[[ Data for review open ]]
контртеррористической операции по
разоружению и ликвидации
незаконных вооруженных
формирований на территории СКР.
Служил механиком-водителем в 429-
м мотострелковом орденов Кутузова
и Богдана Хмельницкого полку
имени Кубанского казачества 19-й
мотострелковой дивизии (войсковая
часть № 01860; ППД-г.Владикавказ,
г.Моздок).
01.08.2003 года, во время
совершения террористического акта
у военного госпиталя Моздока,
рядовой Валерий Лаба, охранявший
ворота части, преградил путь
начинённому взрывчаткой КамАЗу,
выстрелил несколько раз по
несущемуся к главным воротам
[[ Data for review closed ]]
[[ Data for review open ]]
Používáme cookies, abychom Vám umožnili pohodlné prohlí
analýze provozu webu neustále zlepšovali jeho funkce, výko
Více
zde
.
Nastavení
[[ Data for review closed ]]
[[ Data for review open ]]
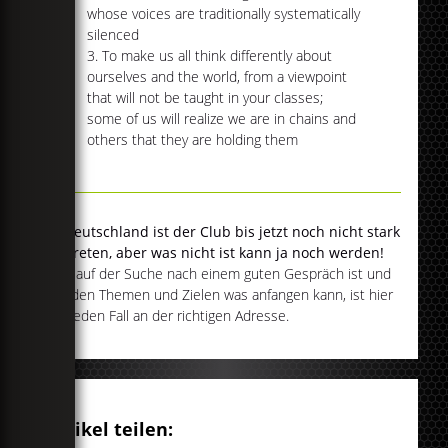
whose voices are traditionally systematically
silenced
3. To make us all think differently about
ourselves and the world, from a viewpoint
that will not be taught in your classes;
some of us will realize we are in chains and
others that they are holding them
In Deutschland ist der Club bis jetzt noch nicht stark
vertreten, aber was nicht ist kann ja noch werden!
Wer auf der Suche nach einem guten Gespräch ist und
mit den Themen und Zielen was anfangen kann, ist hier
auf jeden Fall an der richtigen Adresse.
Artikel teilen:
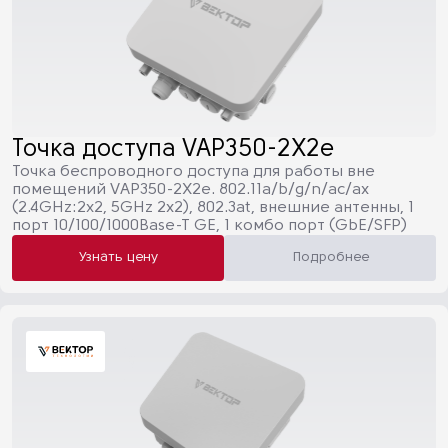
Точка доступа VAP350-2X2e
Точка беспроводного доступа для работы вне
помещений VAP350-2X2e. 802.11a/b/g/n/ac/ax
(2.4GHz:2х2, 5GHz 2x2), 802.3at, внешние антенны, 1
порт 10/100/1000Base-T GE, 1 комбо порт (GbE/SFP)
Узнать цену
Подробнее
[[ Data for review closed ]]
**Description of the task**
In the entries above, find each line with "nicht" and list it.

**Exercise answer**
In Deutschland ist der Club bis jetzt noch nicht stark
vertreten, aber was nicht ist kann ja noch werden!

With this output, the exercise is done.